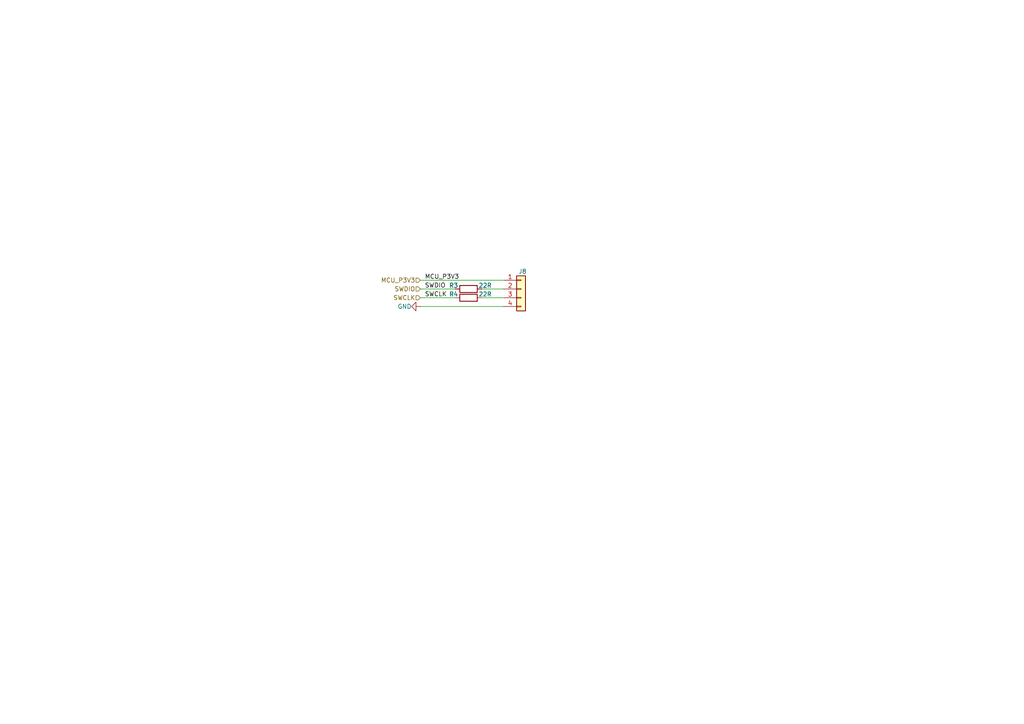
<source format=kicad_sch>
(kicad_sch
	(version 20250114)
	(generator "eeschema")
	(generator_version "9.0")
	(uuid "e6d4df67-dff1-4ff5-88b1-7dbf3ddd6383")
	(paper "A4")
	
	(wire
		(pts
			(xy 121.92 86.36) (xy 132.08 86.36)
		)
		(stroke
			(width 0)
			(type default)
		)
		(uuid "523ca389-da41-45fa-8fdf-d805da8a29ad")
	)
	(wire
		(pts
			(xy 139.7 86.36) (xy 146.05 86.36)
		)
		(stroke
			(width 0)
			(type default)
		)
		(uuid "60047489-954b-4e06-b9f5-465efdef3653")
	)
	(wire
		(pts
			(xy 121.92 88.9) (xy 146.05 88.9)
		)
		(stroke
			(width 0)
			(type default)
		)
		(uuid "8c72e108-8db6-4c2a-bd73-55f491884352")
	)
	(wire
		(pts
			(xy 139.7 83.82) (xy 146.05 83.82)
		)
		(stroke
			(width 0)
			(type default)
		)
		(uuid "b28159cf-be33-42ed-bc7c-b7c6863e8143")
	)
	(wire
		(pts
			(xy 121.92 83.82) (xy 132.08 83.82)
		)
		(stroke
			(width 0)
			(type default)
		)
		(uuid "ce288e10-b1e3-4ad9-a7eb-fbb564deec37")
	)
	(wire
		(pts
			(xy 121.92 81.28) (xy 146.05 81.28)
		)
		(stroke
			(width 0)
			(type default)
		)
		(uuid "f253165e-3665-4ec5-a66e-0c8028ed9871")
	)
	(label "MCU_P3V3"
		(at 123.19 81.28 0)
		(effects
			(font
				(size 1.27 1.27)
			)
			(justify left bottom)
		)
		(uuid "09692a79-97eb-4760-9adf-99beec9d4baf")
	)
	(label "SWCLK"
		(at 123.19 86.36 0)
		(effects
			(font
				(size 1.27 1.27)
			)
			(justify left bottom)
		)
		(uuid "b161239b-c3c5-469c-8ef6-02a5f1acfb66")
	)
	(label "SWDIO"
		(at 123.19 83.82 0)
		(effects
			(font
				(size 1.27 1.27)
			)
			(justify left bottom)
		)
		(uuid "e7237cfa-be2c-4b59-af99-092664cf87a3")
	)
	(hierarchical_label "SWCLK"
		(shape input)
		(at 121.92 86.36 180)
		(effects
			(font
				(size 1.27 1.27)
			)
			(justify right)
		)
		(uuid "0f6cf008-f68e-443e-b977-bfbd9d832743")
	)
	(hierarchical_label "SWDIO"
		(shape input)
		(at 121.92 83.82 180)
		(effects
			(font
				(size 1.27 1.27)
			)
			(justify right)
		)
		(uuid "4489cfde-64a4-49e8-bc5e-4babf79fba2c")
	)
	(hierarchical_label "MCU_P3V3"
		(shape input)
		(at 121.92 81.28 180)
		(effects
			(font
				(size 1.27 1.27)
			)
			(justify right)
		)
		(uuid "7246ab41-0148-46cc-90d0-ccabd1b3938d")
	)
	(symbol
		(lib_id "Connector_Generic:Conn_01x04")
		(at 151.13 83.82 0)
		(unit 1)
		(exclude_from_sim no)
		(in_bom yes)
		(on_board yes)
		(dnp no)
		(uuid "20e8e626-b79e-44b6-bbe8-24cb0ccc83d6")
		(property "Reference" "J8"
			(at 150.368 78.74 0)
			(effects
				(font
					(size 1.27 1.27)
				)
				(justify left)
			)
		)
		(property "Value" "Conn_01x04"
			(at 153.67 86.3599 0)
			(effects
				(font
					(size 1.27 1.27)
				)
				(justify left)
				(hide yes)
			)
		)
		(property "Footprint" ""
			(at 151.13 83.82 0)
			(effects
				(font
					(size 1.27 1.27)
				)
				(hide yes)
			)
		)
		(property "Datasheet" "~"
			(at 151.13 83.82 0)
			(effects
				(font
					(size 1.27 1.27)
				)
				(hide yes)
			)
		)
		(property "Description" "Generic connector, single row, 01x04, script generated (kicad-library-utils/schlib/autogen/connector/)"
			(at 151.13 83.82 0)
			(effects
				(font
					(size 1.27 1.27)
				)
				(hide yes)
			)
		)
		(pin "4"
			(uuid "dafe9531-f550-4f56-8a5d-936eb884bfae")
		)
		(pin "1"
			(uuid "9a4cc471-8520-434a-8798-0c85604c1c8b")
		)
		(pin "2"
			(uuid "9eb6b7c2-43a3-4ad2-8ebe-f4555b0d04af")
		)
		(pin "3"
			(uuid "24a4caee-9044-4e64-accd-129ede1a0ff2")
		)
		(instances
			(project ""
				(path "/fc8533bc-25dd-4c20-9b4c-ffebebd6739b/f27ff2e9-3317-49a4-9819-b00013085e8b/c8b702ed-8e79-42da-960c-8e86016cf6f1/6185b24e-7dbc-4c90-8fff-ac86df656cae"
					(reference "J8")
					(unit 1)
				)
			)
		)
	)
	(symbol
		(lib_id "Device:R")
		(at 135.89 83.82 90)
		(unit 1)
		(exclude_from_sim no)
		(in_bom yes)
		(on_board yes)
		(dnp no)
		(uuid "7f6b1f6d-0ce4-497a-8bd8-7a5dbc1e88f8")
		(property "Reference" "R3"
			(at 131.572 82.804 90)
			(effects
				(font
					(size 1.27 1.27)
				)
			)
		)
		(property "Value" "22R"
			(at 140.716 82.804 90)
			(effects
				(font
					(size 1.27 1.27)
				)
			)
		)
		(property "Footprint" ""
			(at 135.89 85.598 90)
			(effects
				(font
					(size 1.27 1.27)
				)
				(hide yes)
			)
		)
		(property "Datasheet" "~"
			(at 135.89 83.82 0)
			(effects
				(font
					(size 1.27 1.27)
				)
				(hide yes)
			)
		)
		(property "Description" "Resistor"
			(at 135.89 83.82 0)
			(effects
				(font
					(size 1.27 1.27)
				)
				(hide yes)
			)
		)
		(pin "1"
			(uuid "cdb7b5c9-14fb-4c15-a0a9-a528832cfde8")
		)
		(pin "2"
			(uuid "2cfbca93-6c08-4c5f-b387-64c2f00815a6")
		)
		(instances
			(project ""
				(path "/fc8533bc-25dd-4c20-9b4c-ffebebd6739b/f27ff2e9-3317-49a4-9819-b00013085e8b/c8b702ed-8e79-42da-960c-8e86016cf6f1/6185b24e-7dbc-4c90-8fff-ac86df656cae"
					(reference "R3")
					(unit 1)
				)
			)
		)
	)
	(symbol
		(lib_id "power:GND")
		(at 121.92 88.9 270)
		(unit 1)
		(exclude_from_sim no)
		(in_bom yes)
		(on_board yes)
		(dnp no)
		(uuid "adf2c0b5-ff67-4820-8da5-5acf704690d4")
		(property "Reference" "#PWR08"
			(at 115.57 88.9 0)
			(effects
				(font
					(size 1.27 1.27)
				)
				(hide yes)
			)
		)
		(property "Value" "GND"
			(at 119.38 88.9 90)
			(effects
				(font
					(size 1.27 1.27)
				)
				(justify right)
			)
		)
		(property "Footprint" ""
			(at 121.92 88.9 0)
			(effects
				(font
					(size 1.27 1.27)
				)
				(hide yes)
			)
		)
		(property "Datasheet" ""
			(at 121.92 88.9 0)
			(effects
				(font
					(size 1.27 1.27)
				)
				(hide yes)
			)
		)
		(property "Description" "Power symbol creates a global label with name \"GND\" , ground"
			(at 121.92 88.9 0)
			(effects
				(font
					(size 1.27 1.27)
				)
				(hide yes)
			)
		)
		(pin "1"
			(uuid "e87a50e9-5a80-4aff-9202-508366cb71ec")
		)
		(instances
			(project "STAR"
				(path "/fc8533bc-25dd-4c20-9b4c-ffebebd6739b/f27ff2e9-3317-49a4-9819-b00013085e8b/c8b702ed-8e79-42da-960c-8e86016cf6f1/6185b24e-7dbc-4c90-8fff-ac86df656cae"
					(reference "#PWR08")
					(unit 1)
				)
			)
		)
	)
	(symbol
		(lib_id "Device:R")
		(at 135.89 86.36 90)
		(unit 1)
		(exclude_from_sim no)
		(in_bom yes)
		(on_board yes)
		(dnp no)
		(uuid "b2b2b3ea-d75d-4c46-88d2-c1edacb88f8b")
		(property "Reference" "R4"
			(at 131.572 85.344 90)
			(effects
				(font
					(size 1.27 1.27)
				)
			)
		)
		(property "Value" "22R"
			(at 140.716 85.344 90)
			(effects
				(font
					(size 1.27 1.27)
				)
			)
		)
		(property "Footprint" ""
			(at 135.89 88.138 90)
			(effects
				(font
					(size 1.27 1.27)
				)
				(hide yes)
			)
		)
		(property "Datasheet" "~"
			(at 135.89 86.36 0)
			(effects
				(font
					(size 1.27 1.27)
				)
				(hide yes)
			)
		)
		(property "Description" "Resistor"
			(at 135.89 86.36 0)
			(effects
				(font
					(size 1.27 1.27)
				)
				(hide yes)
			)
		)
		(pin "1"
			(uuid "f27153e1-237e-40a9-83fe-b09228d2a544")
		)
		(pin "2"
			(uuid "e783c81c-d0fc-4bcd-80b3-1cae3a7d6778")
		)
		(instances
			(project "STAR"
				(path "/fc8533bc-25dd-4c20-9b4c-ffebebd6739b/f27ff2e9-3317-49a4-9819-b00013085e8b/c8b702ed-8e79-42da-960c-8e86016cf6f1/6185b24e-7dbc-4c90-8fff-ac86df656cae"
					(reference "R4")
					(unit 1)
				)
			)
		)
	)
)

</source>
------------------------------------------------------------------------
▶ Your objective
Work out how many lines of the records contain the string "Value". Nothing but the number should be written.

▶ Result for this exercise
4